Jakarta, TopBusiness—Kinerja PT First Media Tbk (KBLV) sepanjang 2018 lalu cukup memprihatinkan dengan ditandai raihan rugi bersih yang cukup dalam ketimbang periode sebelumnya.
Untuk itu, meski di tahun ini dipastikan belum akan meraih keuntungan, namun perseroan berupaya untuk tidak mengalami rugi lebih dalam. Salah satunya dengan mengoptimalkan kinerja di anak usaha yang masih mencatat hasil positif.
“Tentu kami akan berusaha terus untuk mempertahankan kelangsungan usaha. Untuk itu akan dioptimalkan beberapa anak usaha di jasa internet, televisi kabel, infrastruktur internet gedung dan lainnya. Nantinya itu akan terkonsolidasi ke pendapatan First Media,” terang Presiden Direktur Independen KLBV, Harianda Noerlan di Jakarta (26/4/2019).
Dia menegaskan, sepanjang tahun lalu perusahaan penyedia layanan televisi berbayar lewat jaringan kabel dan provider layanan internet ini hanya dapat meraup pendapatan sebesar Rp901 miliar atau menurun sebesar 8% dari tahun 2017 di level Rp982 miliar.
“Penurunan ini memang diakibatkan oleh turunnya penjualan perangkat komunikasi dibandingkan dengan 2017,” kata dia.
Selain itu, EBITDA perseroan juga mengalami kerugian sebesar 6,05% di angka Rp666 miliar atau meningkat Rp38 miliar dari sebelumnya di posisi Rp628 miliar. Hal ini disebabkan beban operasional perseroan yang meningkat.
Untuk rugi tahun berjalan yang diderita KLBV juga mencapai Rp4,18 triliun, atau meningkat sebesar Rp 2,69 triliun dibandingkan tahun lalu di angka Rp 1,49 triliun.
“Untuk kerugian yang dapat diatribusikan kepada pemilik entitas induk adalah sebesar Rp3,49 miliar. Sedangkan kepada kepentingan nonpengendali adalah rugi sebesar Rp 690 miliar,” lanjutnya.

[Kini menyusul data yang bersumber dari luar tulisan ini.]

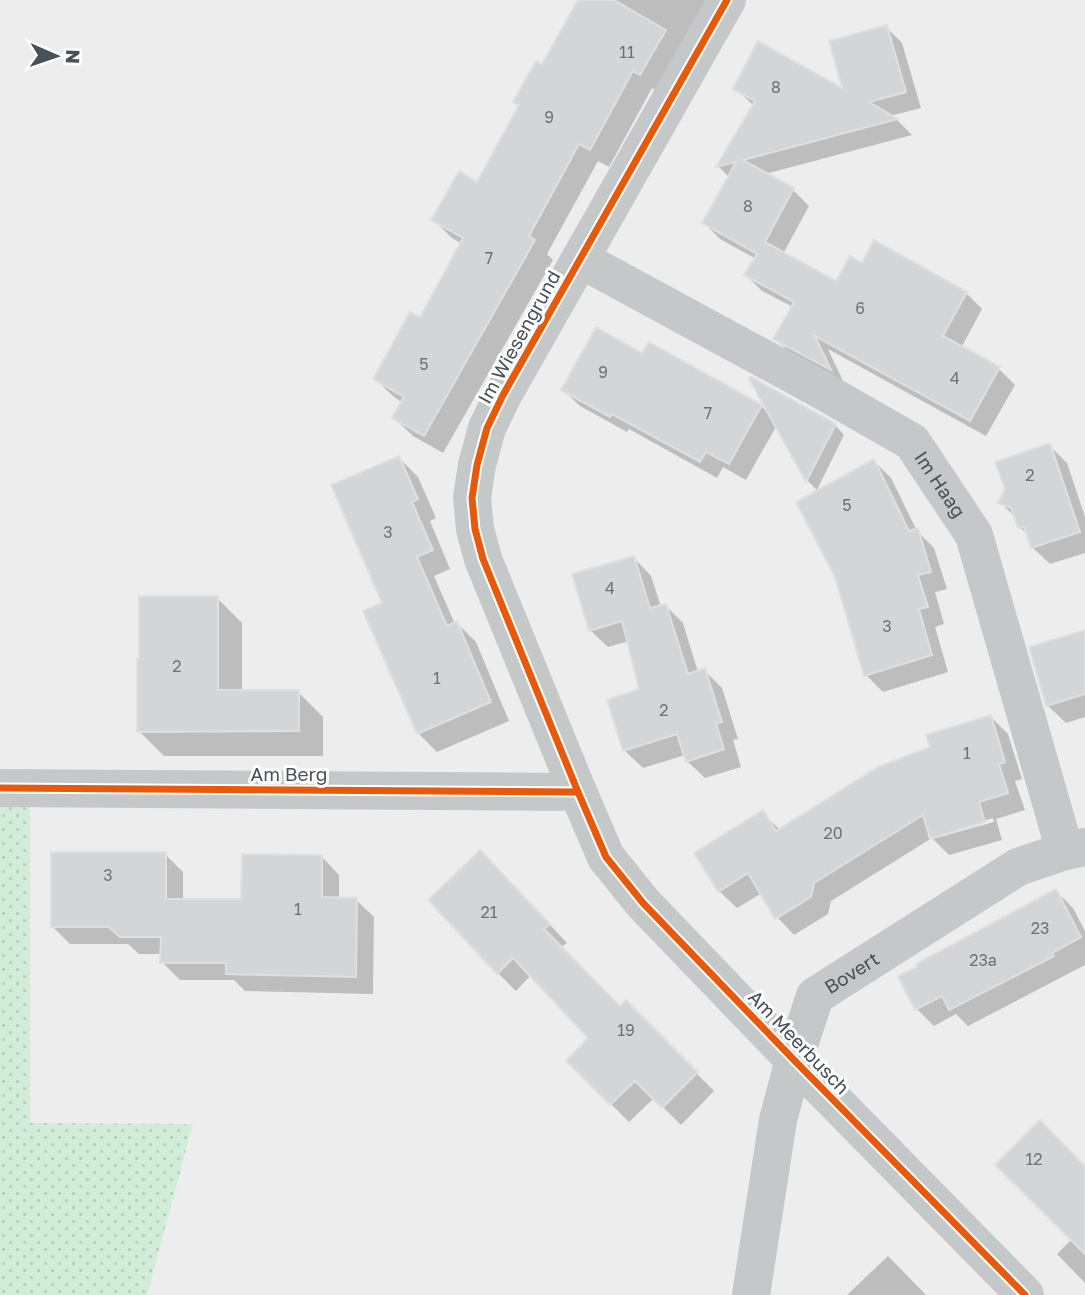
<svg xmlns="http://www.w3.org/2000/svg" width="1085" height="1295" font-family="'Golos Text',sans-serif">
  <defs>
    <pattern id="grass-dots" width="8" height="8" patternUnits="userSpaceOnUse" patternTransform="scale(1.75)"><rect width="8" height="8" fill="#d2ecda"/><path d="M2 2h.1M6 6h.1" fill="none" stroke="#b6ccbd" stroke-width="1.8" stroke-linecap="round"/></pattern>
  </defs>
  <rect width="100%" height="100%" fill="#eeeded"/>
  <path fill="url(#grass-dots)" d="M0,803H30V1123L193,1124L147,1295H0Z"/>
  <path fill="#0003" fill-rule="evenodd" d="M579,0H710L659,92L652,88L609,167L598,161L547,254L553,260L443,453L413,436L394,418L403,403L394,397L375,379L421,320L462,244L452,238L434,220L478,184L520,107L515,102L542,66Z
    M886,27L902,43L921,108L890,116L897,120L912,135L765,174L793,190L809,206L783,254L837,284L863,265L966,293L982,309L961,348L999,369L1015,385L986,436L828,349L844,383L791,354L775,338L793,307L762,291L746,275L756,259L720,239L704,223L729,177L719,167L754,106L735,88L845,91Z
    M643,355L761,406L770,415L835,425L844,435L817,490L808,481L777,425L746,480L723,467L717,478L629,429L627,432L580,406L563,390Z
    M1049,445L1067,463L1085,517V553L1050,564L1032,547L1029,537L1020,527L1017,519L1001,503Z
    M399,458L418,477L436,518L430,521L450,569L434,576L455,624L457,623L476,642L509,721L437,752L418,733L385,604Z
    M874,461L891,478L917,531L934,548L947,589L935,592L944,624L935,627L948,672L883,692L866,675Z
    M634,558L651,576L661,607L665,605L683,623L698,672L704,670L722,688L738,739L733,740L741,767L705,778L687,761L685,755L643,768L625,751L609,701L641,691L629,641L608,647L590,630Z
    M217,598L242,623V692H298L323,717V756H164L139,731Z
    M1085,632V717L1066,723L1047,705Z
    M991,717L1008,734L1022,779L1015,781L1025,810L996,819L1002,840L949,855L932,838L831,901L828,914L794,935L777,917L762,893L737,908L719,891L763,813L780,830ZM993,818L994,822L940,837V834Z
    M165,854L183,872V901L243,900L322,857L339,875V899L356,900L374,917L373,994L245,991L234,980H180L162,962V954H139L128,944H70L52,926Z
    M498,870L567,943L560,948L620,1008L626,1002L714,1091L681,1125L654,1098L629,1122L568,1061L590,1038L531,975L516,991L498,973Z
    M1056,891L1073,908L1085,931V965L968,1026L956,1014L934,1026L917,1009Z
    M1085,1168V1283L1057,1254L1072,1239Z
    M888,1256L926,1295H847Z"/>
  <path fill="#d4d5d6" stroke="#dfdfe0" stroke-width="2" d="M578,0H614L666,30L640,75L633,71L590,150L579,144L529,236L535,240L424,436L392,418L404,397L373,379L410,312L420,317L463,238L431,220L459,171L477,182L519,105L513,102L536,61L542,64Z
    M887,25L906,92L869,102L898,119L743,160L794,188L765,242L836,281L850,256L862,263L874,240L967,292L943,336L1000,367L970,421L815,336L831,370L773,339L794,302L744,275L757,254L702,223L736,162L716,167L755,101L733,89L758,41L842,88L829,41Z
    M596,327L642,353L649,342L762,405L729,464L706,452L700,462L612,414L610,417L561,390Z
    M751,377L836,424L806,482L749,379Z
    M1050,443L1080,532L1031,548L1024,527L1018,528L1011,508L998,503L1005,489L995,462Z
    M399,456L418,499L412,502L433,550L417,557L447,626L457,621L491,702L417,734L363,611L382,603L331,485Z
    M874,459L909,531L918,528L931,572L918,575L928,607L919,609L932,655L864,676L835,577L796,502Z
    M634,556L650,608L666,604L688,674L705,668L722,722L716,723L724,749L686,762L677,734L623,751L607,700L639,689L622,621L589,631L572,574Z
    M139,596H218V690H299V731L137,732V659L139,660Z
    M1085,630V694L1046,706L1029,647Z
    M991,715L1005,762L999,764L1008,793L979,802L985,822L930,839L923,815L814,883L811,897L775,919L748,873L718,892L694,853L763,810L776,831L878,767L930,747L926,735Z
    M480,850L550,924L544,929L620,1006L626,1000L698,1072L662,1108L635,1081L610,1105L566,1061L588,1038L513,958L497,974L428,900Z
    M51,852H166V899H241L242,854L322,855V897L357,898L356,977L226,974V963H160L161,937H120L109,927H51Z
    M1056,889L1081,937L1052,953L1054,956L949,1010L942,996L915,1010L898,976L917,967L916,964Z
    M1040,1120L1085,1166V1254L995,1165Z"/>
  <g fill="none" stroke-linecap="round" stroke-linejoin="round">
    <g stroke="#c5c8c9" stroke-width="38">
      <path d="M727,0L503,395L487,428L477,465L472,498L475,529L483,559L578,792L606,857L643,903L794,1060L1025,1295"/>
      <path id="s1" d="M580,259L816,387L912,442L974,535L1065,851"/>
      <path d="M0,788L578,792"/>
      <path id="s2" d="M751,1295L778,1120L794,1060L815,996L1018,867L1065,851L1085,847"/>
    </g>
    <defs>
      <path id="cycleway" d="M727,0L503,395L487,428L477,465L472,498L475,529L483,559L578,792L606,857L643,903L794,1060L1025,1295
        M0,788L578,792"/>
    </defs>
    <use href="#cycleway" stroke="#fff" stroke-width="11"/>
    <use href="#cycleway" stroke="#e8590c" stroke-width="7"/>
  </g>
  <g text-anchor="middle" stroke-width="6" stroke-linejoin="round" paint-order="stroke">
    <g font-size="16" fill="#6b737a">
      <text x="627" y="58">11</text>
      <text x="776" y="93">8</text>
      <text x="549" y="123">9</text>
      <text x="748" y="212">8</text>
      <text x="489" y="264">7</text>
      <text x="860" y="314">6</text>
      <text x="424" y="370">5</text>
      <text x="603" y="378">9</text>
      <text x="955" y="384">4</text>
      <text x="708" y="419">7</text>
      <text x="1030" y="481">2</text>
      <text x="847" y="511">5</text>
      <text x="388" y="538">3</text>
      <text x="610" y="594">4</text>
      <text x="887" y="632">3</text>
      <text x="177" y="672">2</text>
      <text x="437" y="684">1</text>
      <text x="664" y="716">2</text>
      <text x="967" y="759">1</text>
      <text x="833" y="839">20</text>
      <text x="108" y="881">3</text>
      <text x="298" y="915">1</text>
      <text x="489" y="918">21</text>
      <text x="1040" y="934">23</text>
      <text x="983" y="966">23a</text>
      <text x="626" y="1036">19</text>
      <text x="1034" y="1165">12</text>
    </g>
    <g font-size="19" fill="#465159" stroke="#fff">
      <text transform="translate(519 337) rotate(-61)" y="7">Im Wiesengrund</text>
      <text dy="7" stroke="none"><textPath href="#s1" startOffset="430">Im Haag</textPath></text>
      <text x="289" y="781">Am Berg</text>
      <text dy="7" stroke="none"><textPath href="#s2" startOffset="350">Bovert</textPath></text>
      <text transform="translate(799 1042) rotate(46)" y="7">Am Meerbusch</text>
    </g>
  </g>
  <g transform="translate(56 56) rotate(92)" stroke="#ffffff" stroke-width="5" paint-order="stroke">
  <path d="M0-5L12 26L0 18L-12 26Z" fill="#465159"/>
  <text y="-10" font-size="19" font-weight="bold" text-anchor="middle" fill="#465159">N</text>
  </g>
</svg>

Harianda memaparkan menurunnya penjualan perangkat komunikasi KLBV, adalah dampak lanjutan dari pencabutan izin pita frekuensi radio 2,3 Ghz milik KLBV dan Internux yang menaungi Bolt, oleh Kementerian Komunikasi dan Informatika pada Desember 2018 lalu.
Waktu itu, pihak Kemenkominfo menegaskan alasan pemutusan izin, karena operator Bolt tidak dapat memenuhi kewajibannya membayar Biaya Hak Penggunaan spektrum frekuensi radio kepada negara.
Bolt sendiri berkontribusi sebesar 80% terhadap pendapatan KLBV. Sehingga adanya kasus itu membuat kerugian yang besar. Bahkan beberapa utang juga akan dijadwal ulang karena dengan kondisi keuangan seperti itu sangat memberatkan.
“Yang jelas, kami belum mau mati. Dengan rugi sedemikian rupa, kita masih akan bangkit melalui operating income dari anak-anak perusahaan yang lain,” kata Hariandi.
Dengan kondisi seperti itu, pihaknya memastikan perseroan masih akan rugi di tahun ini. Untuk pendapatan pun mereka tak terlalu optimistis dengan hanya menargetkan bisa meraih Rp224 miliar.
“Itu kami andalkan dari content dan berita di anak usaha, dari content infrastruktur jaringan internet gedung, dan dari sewa gedung,” pungkasnya.